A atenção à saúde, em qualquer situação, pressupõe a busca do maior benefício ao cidadão e à sociedade como um todo, com os detentores do poder decisório evitando ao máximo rotinas que, de algum modo, dificultem o acesso aos programas e mecanismos diversos envolvidos na prevenção e tratamento dos agravos à saúde, bem como na atenção post mortem, ocasião em que muitas situações conflituosas ainda podem se estabelecer.

O médico, muitas vezes, vê no êxito letal uma possível caracterização de falha no combate à doença e considera que o preenchimento da Declaração de Óbito (DO) pode confirmar uma possível incompetência sua. Entretanto, como disse Edson de Oliveira Andrade, ex-Presidente do CFM, “A morte não é a falência da Medicina ou dos médicos. Ela é apenas uma parte do ciclo da vida. É a vida que se completa”.

As dificuldades de ordem emocional dos médicos são sempre superadas diante do fato de que a atestação da morte e o estabelecimento de sua causa, elementos constituintes da DO, são atos médicos que não podem ser realizados por outros profissionais. Porém, há pacientes institucionais com doenças crônicas ou terminais, em acompanhamento ambulatorial, que vão a óbito no domicílio, cujos familiares enfrentam uma via crucis na obtenção do documento. Em razão disso, percebendo o final da vida, os parentes do enfermo o levam a uma UPA ou à instituição onde este era acompanhado para que aí morra e a DO seja preenchida, privando o moribundo do carinho, das despedidas e do conforto familiar em seus últimos momentos.

Com frequência, quando o óbito ocorre no domicílio, a instituição onde ele era acompanhado não facilita a disponibilização de um profissional que efetue os passos necessários para o fornecimento da DO e o corpo tem que ser levado para o SVO (Serviço de Verificação de Óbitos), após o preenchimento do FEC (Formulário de Encaminhamento de Cadáver) e a assinatura, por pelo menos dois familiares maiores de 18 anos, do TAN (Termo de Autorização de Necrópsia). Nessa situação, o prontuário da instituição possibilita o diagnóstico e todos os dados necessários ao preenchimento da DO e a atuação proativa evitaria a sobrecarga do SVO e diminuiria a ocupação de leitos das UPAs e da própria instituição, que atenderiam melhor a população.

Em 18 de fevereiro passado, o CRM-PA recebeu em plenária representantes da SESPA, SESMA, SINDMEPA, UPA-DAICO, Hospital Ophir Loyola, Hospital da Ordem Terceira, Hospital de Aeronáutica de Belém, IML, SVO, diversos conselheiros de medicina e vários outros profissionais de instituições interessadas na temática relativa a DO e ao SVO, com o assunto discutido em excelente nível de debate.

Causou preocupação, dentre outros, o fato de Belém dispor de apenas seis mesas cirúrgicas voltadas para necrópsia, sendo metade destinada ao IML e metade ao único SVO do Pará, com aumento do trabalho deste último órgão em razão da necessidade de o próprio médico se dirigir à SESMA ou a uma UPA para obtenção e preenchimento, lá mesmo, das vias em branco da DO. Apesar de já caracterizar alguma descentralização, o profissional teria que deixar seu plantão, seu turno de trabalho ou seu consultório, para, além de ir ao domicílio constatar o óbito, obter e preencher o documento em outro local, com prejuízo de sua atuação em favor dos pacientes que teria que deixar esperando ou agendar para outra oportunidade.

A Resolução CFM n° 1779/2005 estabelece a possibilidade de a instituição pública designar equipe ou médico para a constatação do óbito dos pacientes crônicos em regime ambulatorial nela acompanhados e o fornecimento da DO.

Assim, dois pontos abordados seriam de fundamental importância para a minoração do problema.
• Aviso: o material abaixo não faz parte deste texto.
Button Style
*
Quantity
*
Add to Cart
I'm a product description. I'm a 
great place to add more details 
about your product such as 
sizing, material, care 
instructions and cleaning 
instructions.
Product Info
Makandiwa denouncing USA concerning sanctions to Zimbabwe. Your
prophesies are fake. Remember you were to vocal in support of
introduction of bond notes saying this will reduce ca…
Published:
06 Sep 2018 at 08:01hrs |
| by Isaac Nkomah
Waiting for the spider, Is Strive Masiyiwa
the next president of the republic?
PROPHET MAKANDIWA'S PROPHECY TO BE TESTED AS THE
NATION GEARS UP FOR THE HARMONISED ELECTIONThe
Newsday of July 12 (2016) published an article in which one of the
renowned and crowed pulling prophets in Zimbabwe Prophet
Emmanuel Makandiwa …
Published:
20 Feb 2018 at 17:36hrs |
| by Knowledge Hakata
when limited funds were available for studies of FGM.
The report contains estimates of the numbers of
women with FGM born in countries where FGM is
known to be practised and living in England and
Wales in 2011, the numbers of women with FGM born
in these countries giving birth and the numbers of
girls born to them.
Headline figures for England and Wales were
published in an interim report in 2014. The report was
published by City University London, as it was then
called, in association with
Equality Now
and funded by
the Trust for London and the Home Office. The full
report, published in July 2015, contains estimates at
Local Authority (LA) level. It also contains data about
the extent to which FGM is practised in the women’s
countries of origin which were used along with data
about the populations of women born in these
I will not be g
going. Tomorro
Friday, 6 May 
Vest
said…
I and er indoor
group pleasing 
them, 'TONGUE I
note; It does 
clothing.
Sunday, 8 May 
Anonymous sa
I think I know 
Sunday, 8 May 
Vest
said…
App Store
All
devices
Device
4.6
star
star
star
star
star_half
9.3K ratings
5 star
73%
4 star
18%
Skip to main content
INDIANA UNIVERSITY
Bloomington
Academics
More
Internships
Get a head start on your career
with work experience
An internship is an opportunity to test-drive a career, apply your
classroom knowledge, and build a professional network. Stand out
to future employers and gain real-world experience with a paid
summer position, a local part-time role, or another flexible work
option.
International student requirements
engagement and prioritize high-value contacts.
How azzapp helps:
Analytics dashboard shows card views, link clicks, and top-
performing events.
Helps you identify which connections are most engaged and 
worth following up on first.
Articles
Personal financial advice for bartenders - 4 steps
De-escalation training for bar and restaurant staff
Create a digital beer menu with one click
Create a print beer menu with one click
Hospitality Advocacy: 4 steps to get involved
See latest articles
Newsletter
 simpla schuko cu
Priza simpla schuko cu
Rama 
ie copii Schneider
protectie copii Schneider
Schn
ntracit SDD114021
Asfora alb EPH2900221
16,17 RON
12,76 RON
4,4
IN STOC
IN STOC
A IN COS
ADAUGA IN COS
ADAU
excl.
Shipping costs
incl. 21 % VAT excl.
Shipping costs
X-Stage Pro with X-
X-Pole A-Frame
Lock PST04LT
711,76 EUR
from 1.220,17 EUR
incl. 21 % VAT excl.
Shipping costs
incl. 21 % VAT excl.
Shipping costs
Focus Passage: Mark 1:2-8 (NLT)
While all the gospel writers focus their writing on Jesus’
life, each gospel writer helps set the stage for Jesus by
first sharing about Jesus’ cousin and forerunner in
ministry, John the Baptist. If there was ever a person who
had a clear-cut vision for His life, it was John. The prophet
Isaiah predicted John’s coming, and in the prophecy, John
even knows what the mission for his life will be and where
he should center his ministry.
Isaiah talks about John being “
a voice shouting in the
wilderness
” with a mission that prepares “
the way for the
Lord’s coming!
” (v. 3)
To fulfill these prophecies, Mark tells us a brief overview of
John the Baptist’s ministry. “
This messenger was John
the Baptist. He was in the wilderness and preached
O primeiro seria possibilitar que o médico, deslocando-se apenas ao domicílio para constatar o óbito, envie documento à SESMA solicitando o fornecimento da DO em branco e se comprometendo a utilizá-la apenas na área metropolitana I, devolvendo a via respectiva por meio de uma secretária ou de terceiros por ele determinados. O segundo seria os hospitais públicos revisarem sua conduta, com o estabelecimento das medidas necessárias à constatação do óbito no domicílio sem os transtornos do transporte de um corpo ou de uma necrópsia desnecessária, na maioria das vezes.

O ato médico não se restringe ao ser humano vivo, mas se estende até o ciclo vital se completar. A DO tem grande importância para a família, para os eventos legais, para a saúde pública, para a academia e para a reflexão institucional e pessoal no que se refere ao papel de cada um no maior zelo e dignidade na finitude da vida.